In such a small dataset, you could easily delete the two rows one by one, but imagine doing so if you have dozens or even hundreds of records to review for blank cells. This method will save you time and effort, and it removes the possibility of missing blanks.

SEE: Here are some other ways to delete blank rows in Excel.

How to avoid disaster when deleting rows in Excel

Deleting rows, whether blank or not, can be hazardous. For instance, if you have data off screen and out of sight, you won’t realize you’re deleting it when you delete the empty cells or rows right in front of you.

In addition, many built-in features don’t work as expected when encountering blank rows. Let’s suppose you want to convert the example dataset to a Table object, so you click inside the dataset and press Ctrl + T. It just so happens that you click D5, expecting Excel to select the full dataset.

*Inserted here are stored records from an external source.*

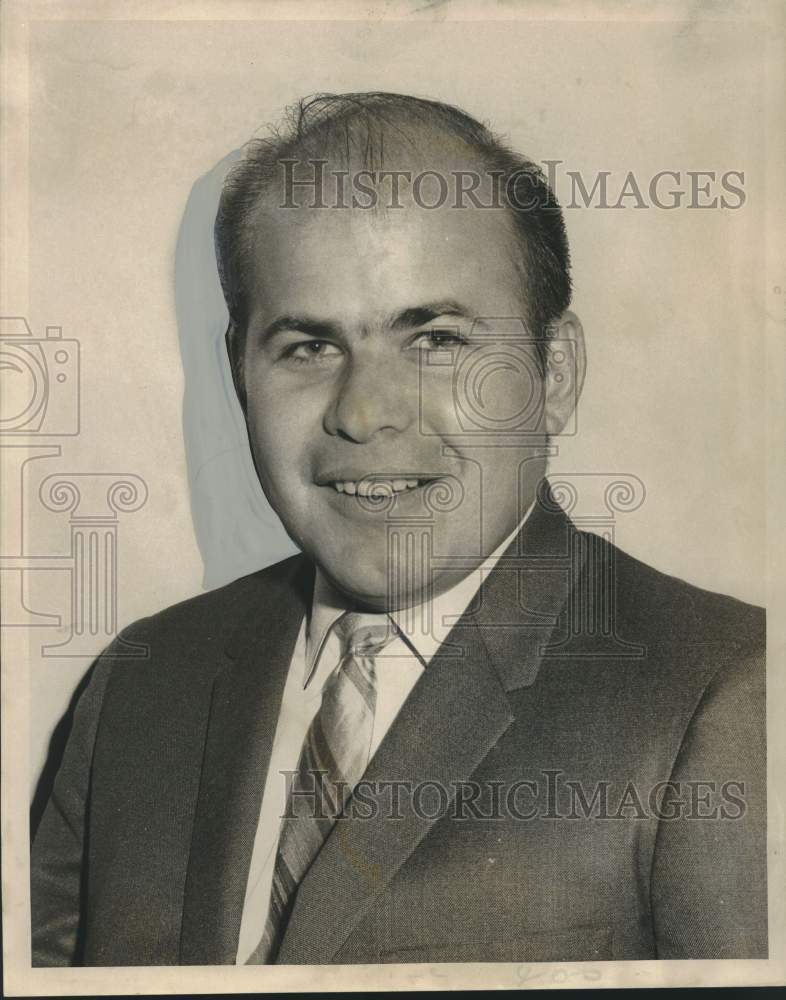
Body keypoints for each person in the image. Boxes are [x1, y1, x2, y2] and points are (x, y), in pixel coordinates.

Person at [31, 92, 766, 966]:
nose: (365, 414)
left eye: (438, 341)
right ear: (240, 375)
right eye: (308, 347)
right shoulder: (141, 685)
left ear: (555, 374)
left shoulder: (728, 694)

However, it won’t. Excel selects the contiguous rows adjacent to the clicked cell, D5, which happens to be A3:E6 — a partial selection, as shown in Figure D.

Figure D

The blank cells in rows 7 and 10 make it impossible to quickly select this whole data set. 
The blank cells in rows 7 and 10 make it impossible to quickly select this whole data set.

If you’re fortunate, you’ll notice that Excel doesn’t specify the entire data range. If you fail to notice, you won’t get the results you expect when trying to use Table features. You must delete blank rows to use many of Excel’s built-in features.